Crazy Budget Cuts By a Crazy Person Who Knows Nothing about Science or Medicine
Proposed health care cuts by HHS Secretary Robert F. Kennedy Jr. (as of April/May 2026) significantly impact the National Institute of Mental Health (NIMH) and associated behavioral health programs through deep funding reductions, grant cancellations, and agency restructuring.
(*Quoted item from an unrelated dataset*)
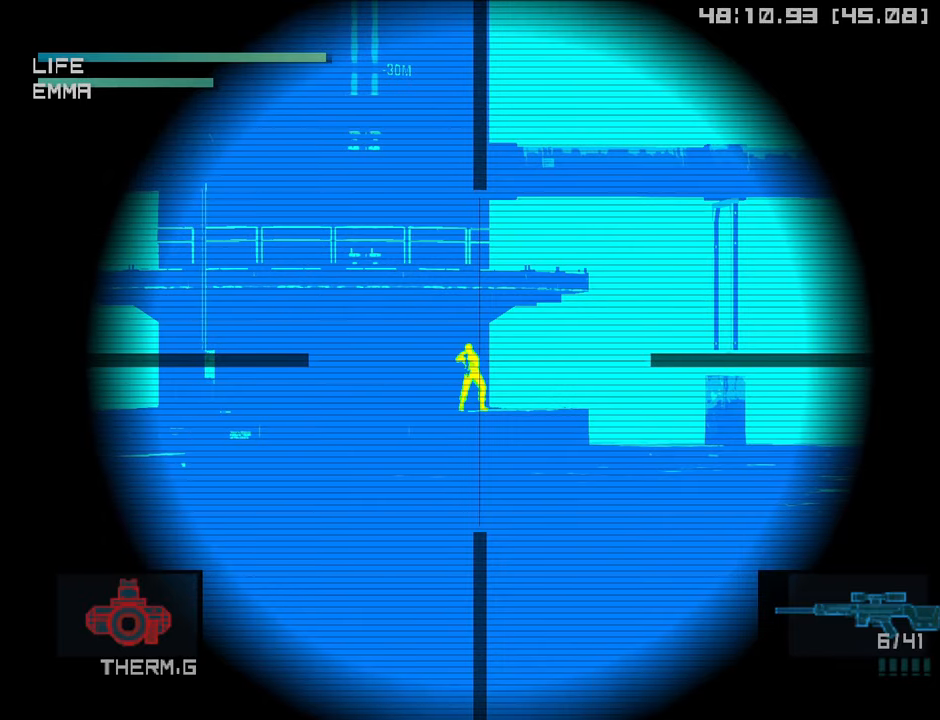
{"buttons": [], "left_stick": "right", "right_stick": "center", "events": [[266, "left_stick", "right"]]}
The proposed 2026 and 2027 budgets aim to cut overall HHS spending, with specific focus on reducing NIH-funded research. [1, 2, 3, 4, 5]
Key impacts on NIMH and mental health research include:
- Massive Budget Reductions: The 2026 budget proposal for the NIH showed funding decreasing from nearly $48.5 billion in 2025 to $27.5 billion, a cut that directly impacts mental health research.
- Grant Cancellations and Freezes: Under this budget, NIMH has faced substantial grant cancellations, with NIH grant cancellations totaling over $1.81 billion, impacting NIMH and the National Institute on Minority Health and Health Disparities.
- Restructuring into New Entity: Proposed plans involve merging NIMH, the National Institute on Drug Abuse (NIDA), and the National Institute of Alcohol Abuse and Alcoholism (NIAAA) into a newly formed "National Institute on Behavioral Health".
- Severe Funding Cuts to New Entity: This new combined entity would face a 43.8% reduction in funding for research grants and a 30.4% cut to research centers.
- Reduced Capacity and Staffing: The cuts are expected to lead to severe staffing shortages, reducing the capacity for reviewing mental health research applications and reducing staff support for community-based organizations.
- Impact on Research and Services: These reductions aim to curtail what the administration calls "wasteful" spending, but critics argue they will force the abandonment of promising mental health studies, halt clinical trials, and decrease support for mental health and substance use disorder services. [1, 2, 3, 4, 5, 6]
These budgets should be fought by all Americans regardless of political affiliation.